What to work on. Please keep to the lines below from the one with "106: (1002, 419)" through the one with "166: (631, 398)", and restate them word for word, ends included.

Material provided.
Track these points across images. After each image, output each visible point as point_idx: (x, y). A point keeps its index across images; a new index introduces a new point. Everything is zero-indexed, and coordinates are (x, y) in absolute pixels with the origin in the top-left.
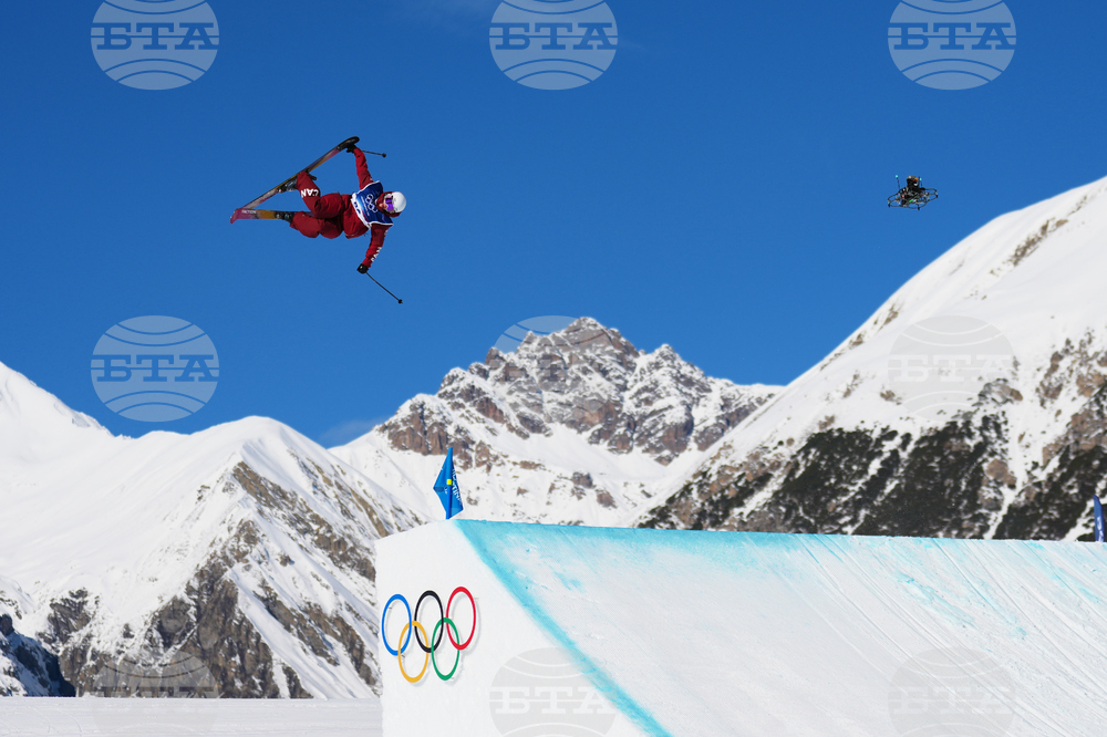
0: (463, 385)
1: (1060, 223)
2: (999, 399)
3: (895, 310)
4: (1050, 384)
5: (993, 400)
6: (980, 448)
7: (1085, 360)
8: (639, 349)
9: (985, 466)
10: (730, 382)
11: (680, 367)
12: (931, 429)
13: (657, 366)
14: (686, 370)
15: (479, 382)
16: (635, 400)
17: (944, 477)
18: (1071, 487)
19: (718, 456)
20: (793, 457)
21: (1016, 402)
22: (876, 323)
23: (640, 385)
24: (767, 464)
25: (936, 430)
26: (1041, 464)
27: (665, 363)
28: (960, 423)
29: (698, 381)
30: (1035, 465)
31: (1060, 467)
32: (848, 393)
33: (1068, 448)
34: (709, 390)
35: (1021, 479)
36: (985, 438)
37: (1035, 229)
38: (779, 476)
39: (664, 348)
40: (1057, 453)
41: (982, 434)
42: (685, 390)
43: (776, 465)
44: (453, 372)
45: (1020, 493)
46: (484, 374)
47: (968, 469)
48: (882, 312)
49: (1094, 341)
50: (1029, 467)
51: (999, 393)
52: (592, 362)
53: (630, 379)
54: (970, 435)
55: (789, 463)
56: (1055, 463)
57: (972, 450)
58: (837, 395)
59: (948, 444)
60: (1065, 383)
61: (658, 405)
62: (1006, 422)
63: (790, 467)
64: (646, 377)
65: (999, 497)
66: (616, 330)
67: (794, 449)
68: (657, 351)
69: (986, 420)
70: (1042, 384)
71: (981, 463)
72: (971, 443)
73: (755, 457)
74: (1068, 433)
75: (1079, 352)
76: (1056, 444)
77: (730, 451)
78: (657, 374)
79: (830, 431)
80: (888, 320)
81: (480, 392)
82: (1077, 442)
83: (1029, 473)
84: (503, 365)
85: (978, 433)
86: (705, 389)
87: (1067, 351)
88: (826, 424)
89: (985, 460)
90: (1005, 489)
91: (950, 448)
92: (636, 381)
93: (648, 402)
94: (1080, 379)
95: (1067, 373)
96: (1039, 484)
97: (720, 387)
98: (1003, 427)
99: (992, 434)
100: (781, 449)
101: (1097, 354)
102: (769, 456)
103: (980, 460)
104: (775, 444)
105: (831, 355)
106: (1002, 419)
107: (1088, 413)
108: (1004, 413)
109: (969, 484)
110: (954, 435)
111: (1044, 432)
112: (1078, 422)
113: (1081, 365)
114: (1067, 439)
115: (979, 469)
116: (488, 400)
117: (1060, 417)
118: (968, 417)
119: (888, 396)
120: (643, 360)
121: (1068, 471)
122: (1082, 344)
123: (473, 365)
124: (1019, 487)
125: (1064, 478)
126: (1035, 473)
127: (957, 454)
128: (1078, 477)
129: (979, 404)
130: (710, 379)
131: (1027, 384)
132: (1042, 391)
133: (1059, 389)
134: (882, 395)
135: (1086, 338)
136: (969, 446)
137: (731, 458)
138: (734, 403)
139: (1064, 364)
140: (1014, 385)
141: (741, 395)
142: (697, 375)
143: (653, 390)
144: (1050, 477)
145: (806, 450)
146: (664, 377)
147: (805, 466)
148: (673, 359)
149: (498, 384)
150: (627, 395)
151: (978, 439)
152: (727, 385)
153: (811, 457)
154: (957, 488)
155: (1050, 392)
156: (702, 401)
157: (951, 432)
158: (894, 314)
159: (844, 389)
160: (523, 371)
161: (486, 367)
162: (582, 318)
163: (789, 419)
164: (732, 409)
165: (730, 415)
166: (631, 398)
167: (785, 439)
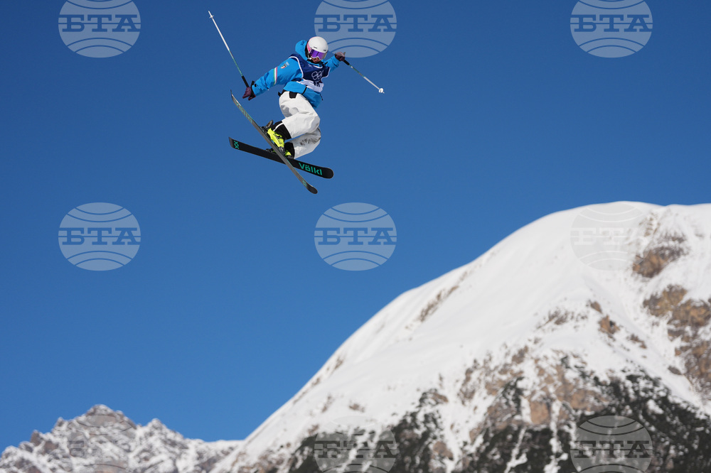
0: (16, 458)
1: (453, 289)
2: (433, 402)
3: (341, 359)
4: (467, 389)
5: (430, 403)
6: (426, 435)
7: (488, 372)
8: (137, 423)
9: (431, 447)
10: (200, 441)
11: (166, 433)
12: (388, 426)
13: (151, 434)
14: (171, 435)
15: (27, 455)
16: (138, 459)
17: (403, 456)
18: (494, 455)
19: (236, 461)
20: (293, 454)
21: (445, 403)
22: (328, 369)
23: (140, 448)
24: (274, 462)
25: (392, 426)
26: (469, 441)
27: (156, 432)
28: (409, 420)
29: (180, 443)
30: (465, 444)
31: (485, 442)
32: (325, 409)
33: (488, 430)
34: (187, 448)
35: (457, 453)
36: (428, 428)
37: (432, 297)
38: (284, 469)
39: (155, 422)
40: (480, 433)
41: (425, 426)
42: (171, 449)
43: (280, 462)
44: (8, 450)
45: (458, 463)
46: (30, 450)
47: (419, 450)
48: (332, 361)
49: (494, 359)
50: (461, 445)
51: (433, 398)
53: (133, 445)
54: (417, 427)
55: (290, 459)
56: (480, 440)
57: (420, 436)
58: (317, 411)
59: (402, 434)
60: (477, 388)
61: (153, 460)
62: (440, 417)
63: (291, 462)
64: (144, 442)
65: (444, 466)
66: (120, 412)
67: (292, 450)
68: (150, 425)
69: (426, 416)
70: (461, 390)
71: (427, 445)
72: (419, 432)
73: (264, 458)
74: (486, 419)
75: (484, 367)
76: (479, 428)
78: (151, 440)
79: (316, 435)
80: (337, 367)
81: (28, 462)
82: (493, 425)
83: (462, 449)
84: (43, 443)
85: (422, 426)
86: (184, 447)
87: (475, 367)
88: (313, 431)
89: (430, 443)
90: (446, 461)
91: (404, 436)
92: (136, 446)
93: (146, 459)
94: (488, 385)
95: (478, 382)
96: (471, 455)
97: (194, 445)
98: (439, 421)
99: (432, 425)
100: (283, 451)
101: (496, 368)
102: (275, 456)
103: (426, 443)
104: (278, 447)
105: (300, 393)
106: (436, 416)
107: (499, 405)
108: (438, 411)
109: (422, 459)
110: (406, 428)
111: (467, 422)
112: (493, 412)
113: (486, 375)
114: (486, 423)
115: (427, 449)
116: (34, 467)
117: (477, 411)
118: (414, 415)
119: (355, 407)
120: (140, 431)
121: (491, 444)
122: (485, 362)
123: (22, 445)
124: (456, 458)
125: (488, 449)
126: (467, 448)
127: (410, 440)
128: (499, 447)
129: (420, 406)
130: (188, 440)
131: (450, 391)
132: (462, 395)
133: (473, 392)
134: (351, 407)
135: (488, 358)
136: (417, 435)
137: (247, 460)
138: (205, 455)
139: (475, 376)
140: (441, 392)
141: (209, 449)
142: (178, 438)
143: (149, 451)
144: (478, 449)
145: (301, 449)
146: (156, 441)
147: (303, 459)
148: (161, 429)
149: (41, 455)
150: (131, 456)
151: (423, 429)
152: (200, 443)
153: (306, 453)
154: (413, 462)
155: (467, 395)
156: (183, 456)
157: (403, 426)
158: (340, 363)
159: (321, 406)
160: (57, 446)
161: (31, 445)
162: (96, 406)
163: (285, 430)
164: (205, 459)
165: (204, 463)
166: (135, 457)
167: (284, 443)
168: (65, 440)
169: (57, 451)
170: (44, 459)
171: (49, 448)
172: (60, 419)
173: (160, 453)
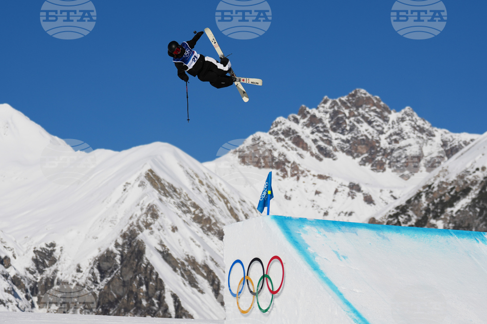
0: (284, 127)
8: (392, 109)
10: (447, 131)
11: (417, 121)
13: (403, 120)
14: (420, 122)
15: (294, 126)
16: (388, 140)
19: (438, 176)
20: (485, 178)
23: (392, 131)
24: (469, 182)
27: (408, 118)
29: (427, 130)
34: (434, 136)
38: (476, 190)
39: (407, 109)
42: (419, 135)
43: (474, 183)
44: (278, 119)
46: (296, 121)
52: (363, 117)
53: (386, 127)
55: (482, 182)
61: (402, 143)
63: (483, 184)
64: (396, 126)
66: (378, 97)
67: (486, 174)
68: (403, 111)
73: (461, 177)
77: (446, 173)
78: (403, 125)
81: (294, 132)
84: (309, 116)
86: (431, 135)
92: (389, 128)
93: (396, 141)
97: (440, 134)
100: (478, 173)
102: (470, 177)
104: (474, 170)
116: (299, 137)
120: (393, 116)
123: (291, 116)
130: (435, 128)
137: (446, 177)
138: (449, 144)
141: (453, 139)
142: (427, 126)
143: (399, 133)
146: (406, 127)
148: (412, 116)
149: (305, 127)
150: (383, 137)
152: (445, 133)
156: (430, 142)
160: (320, 120)
161: (299, 117)
162: (357, 89)
163: (483, 155)
164: (449, 148)
165: (447, 151)
166: (386, 139)
167: (480, 167)
168: (328, 116)
169: (320, 125)
170: (308, 131)
171: (313, 121)
172: (326, 97)
173: (409, 137)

Exercise solution.
106: (1002, 419)
107: (1088, 413)
108: (1004, 413)
109: (969, 484)
110: (954, 435)
111: (1044, 432)
112: (1078, 422)
113: (1081, 365)
114: (1067, 439)
115: (979, 469)
116: (488, 400)
117: (1060, 417)
118: (968, 417)
119: (888, 396)
120: (643, 360)
121: (1068, 471)
122: (1082, 344)
123: (473, 365)
124: (1019, 487)
125: (1064, 478)
126: (1035, 473)
127: (957, 454)
128: (1078, 477)
129: (979, 404)
130: (710, 379)
131: (1027, 384)
132: (1042, 391)
133: (1059, 389)
134: (882, 395)
135: (1086, 338)
136: (969, 446)
137: (731, 458)
138: (734, 403)
139: (1064, 364)
140: (1014, 385)
141: (741, 395)
142: (697, 375)
143: (653, 390)
144: (1050, 477)
145: (806, 450)
146: (664, 377)
147: (805, 466)
148: (673, 359)
149: (498, 384)
150: (627, 395)
151: (978, 439)
152: (727, 385)
153: (811, 457)
154: (957, 488)
155: (1050, 392)
156: (702, 401)
157: (951, 432)
158: (894, 314)
159: (844, 389)
160: (523, 371)
161: (486, 367)
162: (582, 318)
163: (789, 419)
164: (732, 409)
165: (730, 415)
166: (631, 398)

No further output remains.